References: “Your garden week by week” AGL Hellyar, “Allotment month by month” Alan Buckingham, “Allotment gardening guide”, Twigs Way, “Dig on for victory” C H Middleton.

Seed list Kings seed catalogues are NOW available. Here are a few of my favourites, most of these hold an AGM too (award of garden merit).

  • Cabbage Candissa (small and sweet cabbage, fits perfectly under a tunnel cloche so no need to build complicated nets.
  • Beetroot Bolthardy
  • Perpetual spinach
  • Carrot Purple Sun
  • Brussel Sprouts Maximus
  • Courgettes Defender
  • Cucumber Burpless Tasty
  • Leeks Mussleborough
  • Spring Onion White Lisbon
  • Sweetcorn Swift
  • Tomato Mountain Magic (blight resistant, my outdoor toms succumbed to blight, but these are still standing in October!)
  • Tomato Rosella
  • Tomato Sungold
  • Tomato Red Alert (outside)

Don’t buy potatoes, broad beans, onions, peas or runner beans from the seed catalogue as we sell these a lot cheaper from the shop, better quality too! We also sell several good quality composts and fertilisers.

Finally, the first paragraph from a book I have just started reading, it’s called “Beautiful gardens, how to make and maintain them by Walter P Wright.

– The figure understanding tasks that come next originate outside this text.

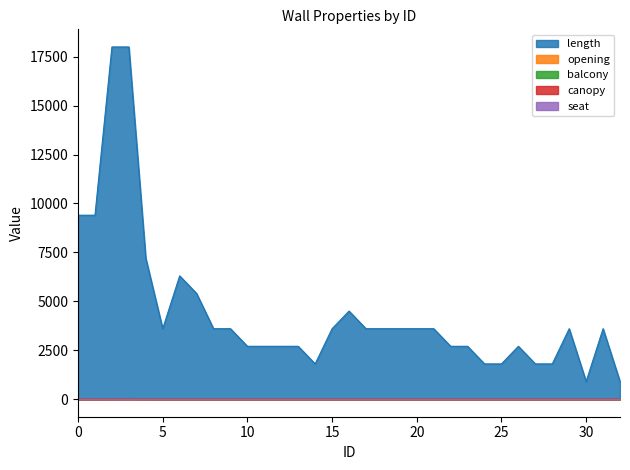

List the labels in order of canopy value, smallest first.

0, 1, 2, 4, 5, 6, 7, 8, 9, 10, 11, 12, 13, 14, 15, 16, 17, 18, 19, 20, 21, 22, 23, 24, 25, 26, 27, 28, 29, 30, 31, 32, 3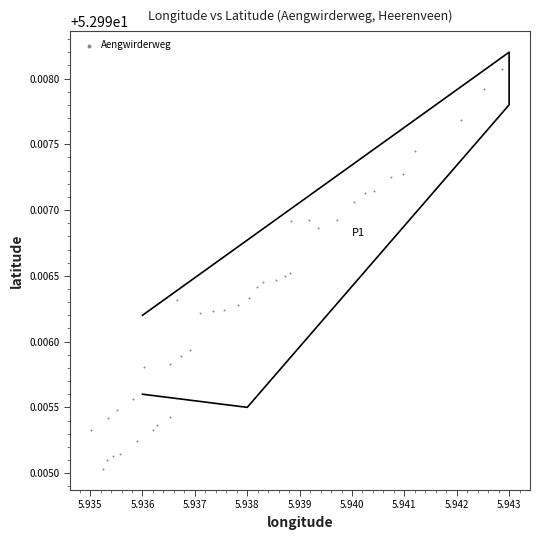

How many points are shown in the scatter plot?

40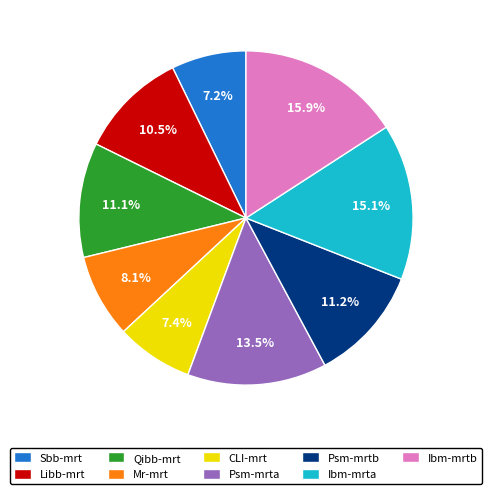

Combined, what portion of the pie is Libb-mrt and Psm-mrtb?

21.7%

By the time an average man is able to contemplate making himself a garden, the age for ideals has apparently departed. He has come to forty years and tasted the bitterness of seeing the illusions of his youth pass away one by one. He finds himself hard put to take a gracious and charitable view of life. His outlook is grey”.

All I can say is that I’m glad I started gardening when I was young!